[Extracted records]
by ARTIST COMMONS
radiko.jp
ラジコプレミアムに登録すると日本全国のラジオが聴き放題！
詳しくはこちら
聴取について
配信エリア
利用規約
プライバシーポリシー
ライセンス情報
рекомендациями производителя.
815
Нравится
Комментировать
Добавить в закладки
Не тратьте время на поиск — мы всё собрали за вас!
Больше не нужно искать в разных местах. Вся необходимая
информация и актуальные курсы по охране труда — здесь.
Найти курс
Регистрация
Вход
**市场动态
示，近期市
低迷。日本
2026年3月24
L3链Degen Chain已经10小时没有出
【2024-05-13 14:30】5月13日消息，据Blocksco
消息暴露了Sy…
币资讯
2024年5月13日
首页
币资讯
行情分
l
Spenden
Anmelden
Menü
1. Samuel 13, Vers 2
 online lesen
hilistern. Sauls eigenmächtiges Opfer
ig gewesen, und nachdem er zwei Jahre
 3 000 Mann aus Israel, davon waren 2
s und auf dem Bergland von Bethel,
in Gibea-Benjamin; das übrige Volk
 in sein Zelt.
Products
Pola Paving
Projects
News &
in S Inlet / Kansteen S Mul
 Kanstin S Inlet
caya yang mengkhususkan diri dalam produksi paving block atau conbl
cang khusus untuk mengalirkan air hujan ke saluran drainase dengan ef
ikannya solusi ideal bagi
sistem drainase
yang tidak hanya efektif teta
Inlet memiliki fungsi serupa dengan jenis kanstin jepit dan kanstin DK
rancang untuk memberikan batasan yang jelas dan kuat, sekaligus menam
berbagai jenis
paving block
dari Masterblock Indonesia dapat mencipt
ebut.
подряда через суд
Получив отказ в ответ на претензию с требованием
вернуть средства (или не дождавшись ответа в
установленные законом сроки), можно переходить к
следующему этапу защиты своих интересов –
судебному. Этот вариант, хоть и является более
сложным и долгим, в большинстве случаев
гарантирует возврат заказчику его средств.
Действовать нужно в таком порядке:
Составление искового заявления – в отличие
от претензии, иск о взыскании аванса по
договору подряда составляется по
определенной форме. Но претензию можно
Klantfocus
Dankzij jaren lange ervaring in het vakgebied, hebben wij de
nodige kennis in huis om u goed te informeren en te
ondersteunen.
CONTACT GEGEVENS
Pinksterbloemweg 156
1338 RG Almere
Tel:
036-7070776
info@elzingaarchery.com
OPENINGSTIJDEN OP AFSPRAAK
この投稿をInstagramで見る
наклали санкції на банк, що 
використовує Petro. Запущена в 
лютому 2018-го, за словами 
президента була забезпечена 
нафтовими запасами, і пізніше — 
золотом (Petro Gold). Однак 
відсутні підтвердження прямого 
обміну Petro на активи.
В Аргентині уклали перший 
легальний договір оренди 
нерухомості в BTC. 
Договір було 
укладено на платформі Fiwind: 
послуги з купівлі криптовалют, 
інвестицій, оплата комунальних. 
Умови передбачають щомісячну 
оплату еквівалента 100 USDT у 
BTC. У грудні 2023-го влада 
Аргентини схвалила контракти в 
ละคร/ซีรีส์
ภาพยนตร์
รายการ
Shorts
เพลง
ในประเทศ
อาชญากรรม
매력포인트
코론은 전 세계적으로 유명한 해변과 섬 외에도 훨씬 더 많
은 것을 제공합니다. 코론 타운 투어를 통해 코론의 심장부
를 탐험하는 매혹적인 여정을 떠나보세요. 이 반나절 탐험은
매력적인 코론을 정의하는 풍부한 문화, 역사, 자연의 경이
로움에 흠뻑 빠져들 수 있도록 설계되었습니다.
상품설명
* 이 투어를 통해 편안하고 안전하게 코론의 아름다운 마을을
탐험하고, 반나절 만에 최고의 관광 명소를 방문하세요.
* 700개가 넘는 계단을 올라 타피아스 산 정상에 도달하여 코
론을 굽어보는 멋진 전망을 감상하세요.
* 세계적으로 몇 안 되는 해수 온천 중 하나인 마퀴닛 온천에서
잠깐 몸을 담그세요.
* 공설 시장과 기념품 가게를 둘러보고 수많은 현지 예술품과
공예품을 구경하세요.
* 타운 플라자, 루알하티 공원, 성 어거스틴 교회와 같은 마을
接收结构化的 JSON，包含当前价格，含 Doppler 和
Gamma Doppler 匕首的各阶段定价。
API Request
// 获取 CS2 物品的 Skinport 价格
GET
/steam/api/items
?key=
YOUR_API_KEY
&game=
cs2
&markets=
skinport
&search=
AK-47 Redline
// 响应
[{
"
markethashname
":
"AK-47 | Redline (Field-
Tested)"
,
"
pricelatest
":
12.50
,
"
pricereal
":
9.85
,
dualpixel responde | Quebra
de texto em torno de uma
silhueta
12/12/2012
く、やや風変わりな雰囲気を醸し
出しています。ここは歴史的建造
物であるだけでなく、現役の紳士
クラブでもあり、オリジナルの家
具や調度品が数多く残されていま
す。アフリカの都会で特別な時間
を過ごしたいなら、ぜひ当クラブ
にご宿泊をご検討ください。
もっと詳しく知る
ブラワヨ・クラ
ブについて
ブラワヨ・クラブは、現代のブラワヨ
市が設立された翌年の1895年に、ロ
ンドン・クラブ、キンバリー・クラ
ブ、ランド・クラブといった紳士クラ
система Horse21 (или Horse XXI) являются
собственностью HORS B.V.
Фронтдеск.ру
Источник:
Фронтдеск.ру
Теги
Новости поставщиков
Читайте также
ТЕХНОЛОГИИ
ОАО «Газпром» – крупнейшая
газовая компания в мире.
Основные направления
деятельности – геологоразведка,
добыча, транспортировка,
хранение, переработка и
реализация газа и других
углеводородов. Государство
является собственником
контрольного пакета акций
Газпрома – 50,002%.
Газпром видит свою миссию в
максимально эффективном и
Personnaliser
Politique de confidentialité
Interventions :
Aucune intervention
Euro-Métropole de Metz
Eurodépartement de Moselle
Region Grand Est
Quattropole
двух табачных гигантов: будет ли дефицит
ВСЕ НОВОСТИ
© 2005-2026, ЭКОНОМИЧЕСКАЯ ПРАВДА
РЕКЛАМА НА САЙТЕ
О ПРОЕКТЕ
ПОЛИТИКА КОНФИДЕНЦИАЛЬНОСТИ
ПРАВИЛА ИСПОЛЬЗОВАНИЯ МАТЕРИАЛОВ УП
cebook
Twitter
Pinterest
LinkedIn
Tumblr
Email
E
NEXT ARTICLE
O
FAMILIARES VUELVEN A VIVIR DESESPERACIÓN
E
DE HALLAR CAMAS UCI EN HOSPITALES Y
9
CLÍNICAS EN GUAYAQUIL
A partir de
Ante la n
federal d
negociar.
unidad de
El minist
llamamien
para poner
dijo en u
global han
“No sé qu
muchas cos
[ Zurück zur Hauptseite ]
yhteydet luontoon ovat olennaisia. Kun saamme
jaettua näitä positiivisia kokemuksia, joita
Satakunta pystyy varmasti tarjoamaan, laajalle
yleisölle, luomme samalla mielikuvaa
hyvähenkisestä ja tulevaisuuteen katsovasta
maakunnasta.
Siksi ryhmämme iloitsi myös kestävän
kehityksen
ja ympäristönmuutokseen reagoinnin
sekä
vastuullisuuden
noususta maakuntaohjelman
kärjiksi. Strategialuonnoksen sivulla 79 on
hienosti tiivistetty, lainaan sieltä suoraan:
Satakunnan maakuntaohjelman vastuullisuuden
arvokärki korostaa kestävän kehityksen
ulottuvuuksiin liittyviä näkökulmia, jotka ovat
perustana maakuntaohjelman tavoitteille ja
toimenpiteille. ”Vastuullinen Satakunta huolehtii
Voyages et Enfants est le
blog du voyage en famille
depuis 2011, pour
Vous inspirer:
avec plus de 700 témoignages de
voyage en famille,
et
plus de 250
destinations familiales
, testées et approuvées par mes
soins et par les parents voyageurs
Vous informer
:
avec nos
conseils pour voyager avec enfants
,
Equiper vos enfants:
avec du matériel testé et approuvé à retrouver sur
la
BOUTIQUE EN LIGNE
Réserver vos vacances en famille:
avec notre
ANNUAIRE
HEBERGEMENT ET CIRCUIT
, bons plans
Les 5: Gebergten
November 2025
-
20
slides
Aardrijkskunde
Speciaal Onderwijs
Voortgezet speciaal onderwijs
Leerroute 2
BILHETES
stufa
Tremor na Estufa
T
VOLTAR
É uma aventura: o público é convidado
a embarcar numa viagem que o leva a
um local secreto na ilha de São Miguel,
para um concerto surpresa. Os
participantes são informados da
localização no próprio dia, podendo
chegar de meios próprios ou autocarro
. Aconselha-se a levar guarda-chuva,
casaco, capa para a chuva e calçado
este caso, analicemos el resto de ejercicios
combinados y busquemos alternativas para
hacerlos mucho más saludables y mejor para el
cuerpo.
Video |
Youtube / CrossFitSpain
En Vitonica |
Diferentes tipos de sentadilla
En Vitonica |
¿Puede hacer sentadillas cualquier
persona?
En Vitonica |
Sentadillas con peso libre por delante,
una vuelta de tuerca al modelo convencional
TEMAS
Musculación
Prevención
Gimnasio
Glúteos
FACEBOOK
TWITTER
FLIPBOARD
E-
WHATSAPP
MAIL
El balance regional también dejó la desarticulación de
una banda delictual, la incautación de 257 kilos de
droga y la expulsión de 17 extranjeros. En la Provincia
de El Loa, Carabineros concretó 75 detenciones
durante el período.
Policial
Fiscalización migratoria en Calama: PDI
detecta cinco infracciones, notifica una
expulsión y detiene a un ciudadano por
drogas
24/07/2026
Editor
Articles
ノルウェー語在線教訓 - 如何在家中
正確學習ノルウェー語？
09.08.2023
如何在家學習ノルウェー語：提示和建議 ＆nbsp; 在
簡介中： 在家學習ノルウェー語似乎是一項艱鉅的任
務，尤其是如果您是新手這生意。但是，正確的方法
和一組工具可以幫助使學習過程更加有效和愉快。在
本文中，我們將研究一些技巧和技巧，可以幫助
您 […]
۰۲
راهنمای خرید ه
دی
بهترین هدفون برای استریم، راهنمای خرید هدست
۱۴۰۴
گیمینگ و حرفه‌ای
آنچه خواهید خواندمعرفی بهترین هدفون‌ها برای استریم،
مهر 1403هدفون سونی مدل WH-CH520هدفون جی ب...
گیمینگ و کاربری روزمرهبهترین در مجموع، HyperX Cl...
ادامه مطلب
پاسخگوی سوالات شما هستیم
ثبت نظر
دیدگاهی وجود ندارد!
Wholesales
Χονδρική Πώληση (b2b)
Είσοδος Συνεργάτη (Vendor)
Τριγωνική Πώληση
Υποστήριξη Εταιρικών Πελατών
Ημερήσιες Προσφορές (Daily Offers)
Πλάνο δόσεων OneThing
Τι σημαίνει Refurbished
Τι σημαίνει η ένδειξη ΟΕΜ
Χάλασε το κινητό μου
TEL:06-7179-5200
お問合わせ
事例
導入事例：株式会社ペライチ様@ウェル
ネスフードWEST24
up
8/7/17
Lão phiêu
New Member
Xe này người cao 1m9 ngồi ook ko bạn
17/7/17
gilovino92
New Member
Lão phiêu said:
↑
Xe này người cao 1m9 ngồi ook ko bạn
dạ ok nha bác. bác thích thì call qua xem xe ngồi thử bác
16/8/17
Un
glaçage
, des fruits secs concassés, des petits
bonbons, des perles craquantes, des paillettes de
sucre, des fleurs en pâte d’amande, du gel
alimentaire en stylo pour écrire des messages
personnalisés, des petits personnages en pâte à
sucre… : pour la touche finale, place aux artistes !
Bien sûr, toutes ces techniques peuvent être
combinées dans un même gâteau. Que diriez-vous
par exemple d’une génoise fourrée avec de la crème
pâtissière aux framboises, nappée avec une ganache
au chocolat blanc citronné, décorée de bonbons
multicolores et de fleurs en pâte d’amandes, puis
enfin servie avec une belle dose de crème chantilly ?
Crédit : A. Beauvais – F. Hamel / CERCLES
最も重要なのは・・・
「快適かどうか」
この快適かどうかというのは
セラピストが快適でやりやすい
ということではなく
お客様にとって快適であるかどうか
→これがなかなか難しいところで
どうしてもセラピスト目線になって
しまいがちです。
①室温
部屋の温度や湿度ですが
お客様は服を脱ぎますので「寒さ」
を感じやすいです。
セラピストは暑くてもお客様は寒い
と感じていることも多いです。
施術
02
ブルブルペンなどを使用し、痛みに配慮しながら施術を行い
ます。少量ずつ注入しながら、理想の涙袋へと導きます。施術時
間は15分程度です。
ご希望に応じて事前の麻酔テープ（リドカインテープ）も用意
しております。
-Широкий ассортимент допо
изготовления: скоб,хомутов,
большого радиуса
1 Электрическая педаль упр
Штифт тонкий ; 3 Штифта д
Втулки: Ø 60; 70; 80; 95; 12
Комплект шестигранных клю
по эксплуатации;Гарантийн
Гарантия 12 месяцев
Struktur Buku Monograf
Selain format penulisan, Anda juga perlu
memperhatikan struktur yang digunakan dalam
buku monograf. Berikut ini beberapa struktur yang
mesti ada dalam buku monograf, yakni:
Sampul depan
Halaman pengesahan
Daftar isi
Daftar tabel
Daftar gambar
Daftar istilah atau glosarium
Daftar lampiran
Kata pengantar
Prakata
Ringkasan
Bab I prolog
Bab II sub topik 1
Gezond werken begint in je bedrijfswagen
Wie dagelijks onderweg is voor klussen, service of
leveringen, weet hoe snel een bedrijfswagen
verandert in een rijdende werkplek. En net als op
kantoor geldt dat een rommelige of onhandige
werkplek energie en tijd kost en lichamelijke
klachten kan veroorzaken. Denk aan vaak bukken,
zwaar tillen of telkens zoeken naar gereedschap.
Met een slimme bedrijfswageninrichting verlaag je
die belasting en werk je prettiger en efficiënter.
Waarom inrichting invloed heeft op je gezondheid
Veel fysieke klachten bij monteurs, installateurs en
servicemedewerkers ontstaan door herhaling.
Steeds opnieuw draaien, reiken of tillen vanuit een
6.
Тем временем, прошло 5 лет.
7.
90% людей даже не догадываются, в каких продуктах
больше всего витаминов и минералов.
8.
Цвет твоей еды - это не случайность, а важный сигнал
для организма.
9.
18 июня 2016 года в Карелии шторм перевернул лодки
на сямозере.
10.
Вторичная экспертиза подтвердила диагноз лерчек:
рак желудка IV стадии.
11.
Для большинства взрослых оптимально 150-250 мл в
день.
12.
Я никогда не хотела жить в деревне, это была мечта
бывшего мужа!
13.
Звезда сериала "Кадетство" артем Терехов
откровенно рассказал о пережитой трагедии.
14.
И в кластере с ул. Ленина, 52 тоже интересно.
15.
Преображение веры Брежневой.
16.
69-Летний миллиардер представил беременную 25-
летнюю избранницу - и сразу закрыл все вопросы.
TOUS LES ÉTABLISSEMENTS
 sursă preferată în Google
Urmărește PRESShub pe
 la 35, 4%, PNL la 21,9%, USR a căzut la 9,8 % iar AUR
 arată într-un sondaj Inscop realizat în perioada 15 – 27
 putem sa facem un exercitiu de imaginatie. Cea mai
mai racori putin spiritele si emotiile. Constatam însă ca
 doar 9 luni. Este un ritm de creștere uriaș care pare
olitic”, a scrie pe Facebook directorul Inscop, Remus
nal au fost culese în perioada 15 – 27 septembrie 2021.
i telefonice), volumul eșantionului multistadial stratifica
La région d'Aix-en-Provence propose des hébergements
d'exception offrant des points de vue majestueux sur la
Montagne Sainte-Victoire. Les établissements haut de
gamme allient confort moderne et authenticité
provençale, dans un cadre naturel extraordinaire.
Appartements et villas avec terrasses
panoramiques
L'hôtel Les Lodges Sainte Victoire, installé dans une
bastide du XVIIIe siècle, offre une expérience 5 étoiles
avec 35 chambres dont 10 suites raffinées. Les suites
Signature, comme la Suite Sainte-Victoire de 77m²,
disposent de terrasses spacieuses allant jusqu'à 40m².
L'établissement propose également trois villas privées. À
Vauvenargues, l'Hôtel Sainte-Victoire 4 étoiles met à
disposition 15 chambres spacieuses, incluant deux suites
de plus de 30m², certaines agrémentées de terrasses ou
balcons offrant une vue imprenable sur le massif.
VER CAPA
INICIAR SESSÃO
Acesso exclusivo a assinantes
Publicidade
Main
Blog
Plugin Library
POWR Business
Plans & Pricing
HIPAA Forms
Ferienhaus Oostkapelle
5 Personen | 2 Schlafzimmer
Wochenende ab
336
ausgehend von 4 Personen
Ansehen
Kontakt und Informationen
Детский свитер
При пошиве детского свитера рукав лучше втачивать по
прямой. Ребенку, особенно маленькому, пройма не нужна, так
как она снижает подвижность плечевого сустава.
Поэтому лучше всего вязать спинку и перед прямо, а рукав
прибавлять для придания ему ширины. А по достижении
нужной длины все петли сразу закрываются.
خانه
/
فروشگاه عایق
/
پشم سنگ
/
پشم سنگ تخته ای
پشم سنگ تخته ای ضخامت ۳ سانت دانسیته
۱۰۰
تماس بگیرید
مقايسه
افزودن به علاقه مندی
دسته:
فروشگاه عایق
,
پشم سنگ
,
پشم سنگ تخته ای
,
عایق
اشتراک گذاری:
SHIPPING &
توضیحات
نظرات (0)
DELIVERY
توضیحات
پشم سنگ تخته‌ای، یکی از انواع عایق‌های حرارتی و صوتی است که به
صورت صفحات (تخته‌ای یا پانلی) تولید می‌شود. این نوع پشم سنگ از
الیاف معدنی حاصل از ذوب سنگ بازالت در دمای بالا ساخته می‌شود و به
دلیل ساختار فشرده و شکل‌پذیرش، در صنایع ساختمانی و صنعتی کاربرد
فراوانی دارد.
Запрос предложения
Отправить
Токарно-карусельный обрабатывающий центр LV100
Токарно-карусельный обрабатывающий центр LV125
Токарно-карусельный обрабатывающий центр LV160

◆ Your instructions
Update the rows from the very first line through the line containing "caya yang mengkhususkan", both ends included, so that "Menü" reads "Menu" and nothing else changes. Write out those lines in full.

◆ Solution for this exercise
by ARTIST COMMONS
radiko.jp
ラジコプレミアムに登録すると日本全国のラジオが聴き放題！
詳しくはこちら
聴取について
配信エリア
利用規約
プライバシーポリシー
ライセンス情報
рекомендациями производителя.
815
Нравится
Комментировать
Добавить в закладки
Не тратьте время на поиск — мы всё собрали за вас!
Больше не нужно искать в разных местах. Вся необходимая
информация и актуальные курсы по охране труда — здесь.
Найти курс
Регистрация
Вход
**市场动态
示，近期市
低迷。日本
2026年3月24
L3链Degen Chain已经10小时没有出
【2024-05-13 14:30】5月13日消息，据Blocksco
消息暴露了Sy…
币资讯
2024年5月13日
首页
币资讯
行情分
l
Spenden
Anmelden
Menu
1. Samuel 13, Vers 2
 online lesen
hilistern. Sauls eigenmächtiges Opfer
ig gewesen, und nachdem er zwei Jahre
 3 000 Mann aus Israel, davon waren 2
s und auf dem Bergland von Bethel,
in Gibea-Benjamin; das übrige Volk
 in sein Zelt.
Products
Pola Paving
Projects
News &
in S Inlet / Kansteen S Mul
 Kanstin S Inlet
caya yang mengkhususkan diri dalam produksi paving block atau conbl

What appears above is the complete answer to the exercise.